◆ DESCRIPTION OF THE TASK: According to the article on the 1988 World Junior Championships in Athletics, which city did Sudbury beat for the right to host the games?

◆ SELECTED EXCERPT:
1988 World Junior Championships in Athletics
- Host city: Sudbury, Canada
- Nations: 123
- Athletes: 1024
- Events: 41
- Dates: 27–31 July
- Main venue: Laurentian University Stadium

= 1988 World Junior Championships in Athletics =

International athletics competition

The 1988 World Junior Championships in Athletics was the 1988 edition of the World Junior Championships in Athletics, held in Sudbury, Ontario, Canada from July 27 to July 31, 1988.

==Planning==
The city's bid to host the games was accepted in 1986, winning over Cali, Colombia. In addition to the International Association of Athletics Federations's concerns about the political instability of Colombia at the time, Sudbury had recently established a strong reputation in sporting circles due to its hosting of the 1980 Pan American Junior Athletics Championships, as well as Alex Baumann's world record performance in swimming at the 1984 Summer Olympics.

Despite this, IAAF president Primo Nebiolo personally opposed the selection, arguing that the city was not large or world-famous enough to be an appropriate host city for the event. Over the next two years, Nebiolo lobbied several times to have the games pulled from the city, in turn causing difficulties for the city in securing sufficient funding from corporate and government sponsors. As late as ten days before the event was to begin, the event still faced a significant budget gap in its broadcasting contracts, with Nebiolo again threatening to pull the games from the city before a last-minute donation from the Canadian Track and Field Association covered the shortfall.

Once the games started, however, Nebiolo was more positive, stating that the games benefited from being held in a smaller centre that was able to provide an athlete-centred experience and had the community spirit to draw on a huge base of volunteers.

The city's Northern Lights Festival Boréal was held concurrently to serve as the championships' cultural festival. CBC Television and MCTV acted as the host broadcasters.

MCTV's screenshot logo that was used in the 1988 World Junior Championships.

Overall, the games contributed approximately $8 million to the city's local economy.

◆ THE DATA:
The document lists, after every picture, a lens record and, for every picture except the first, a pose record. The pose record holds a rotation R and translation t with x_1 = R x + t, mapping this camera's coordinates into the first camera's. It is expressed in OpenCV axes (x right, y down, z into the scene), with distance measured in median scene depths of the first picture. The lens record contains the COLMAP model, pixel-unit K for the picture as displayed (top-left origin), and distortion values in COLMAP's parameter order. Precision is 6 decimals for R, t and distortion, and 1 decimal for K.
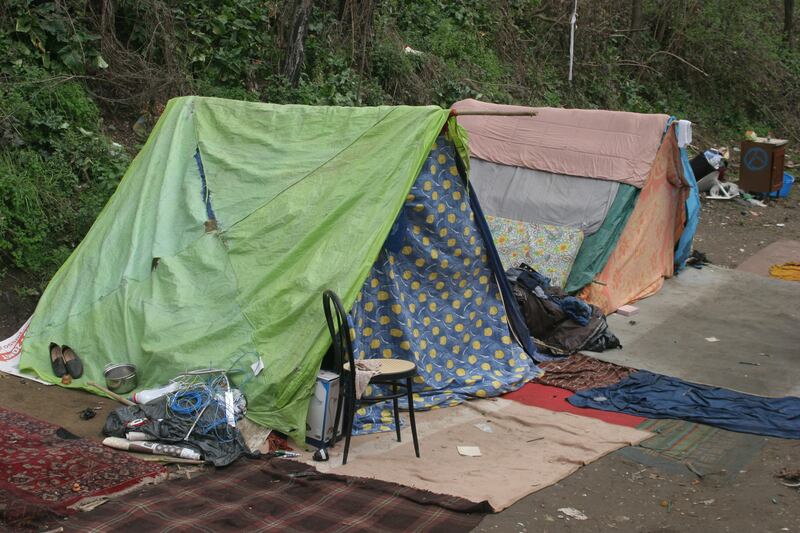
lens RADIAL K [[905.0, 0, 400.0], [0, 905.0, 266.5], [0, 0, 1]] dist [-0.139358, -0.003603]
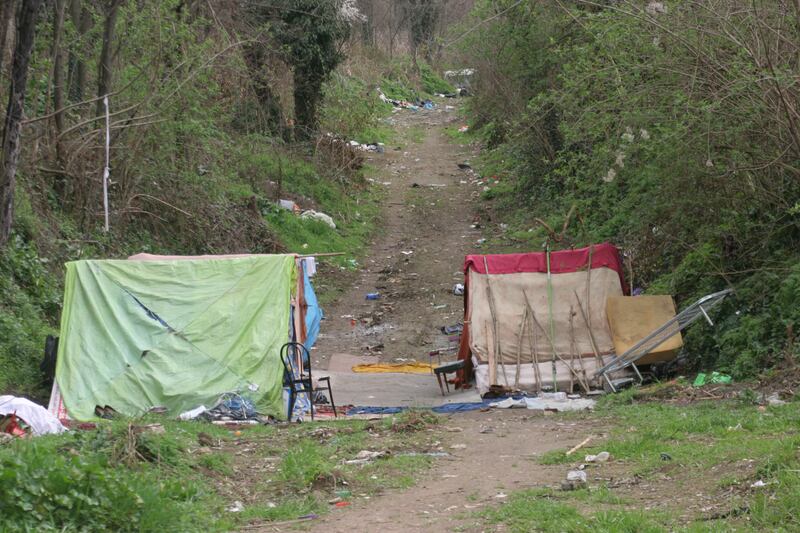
lens RADIAL K [[905.0, 0, 400.0], [0, 905.0, 266.5], [0, 0, 1]] dist [-0.139358, -0.003603]
pose [[0.867260, -0.068325, 0.493145, -0.693323], [0.147641, 0.981276, -0.123691, 0.118662], [-0.475460, 0.180081, 0.861109, -0.756116]]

◆ RESULT: Cali, Colombia.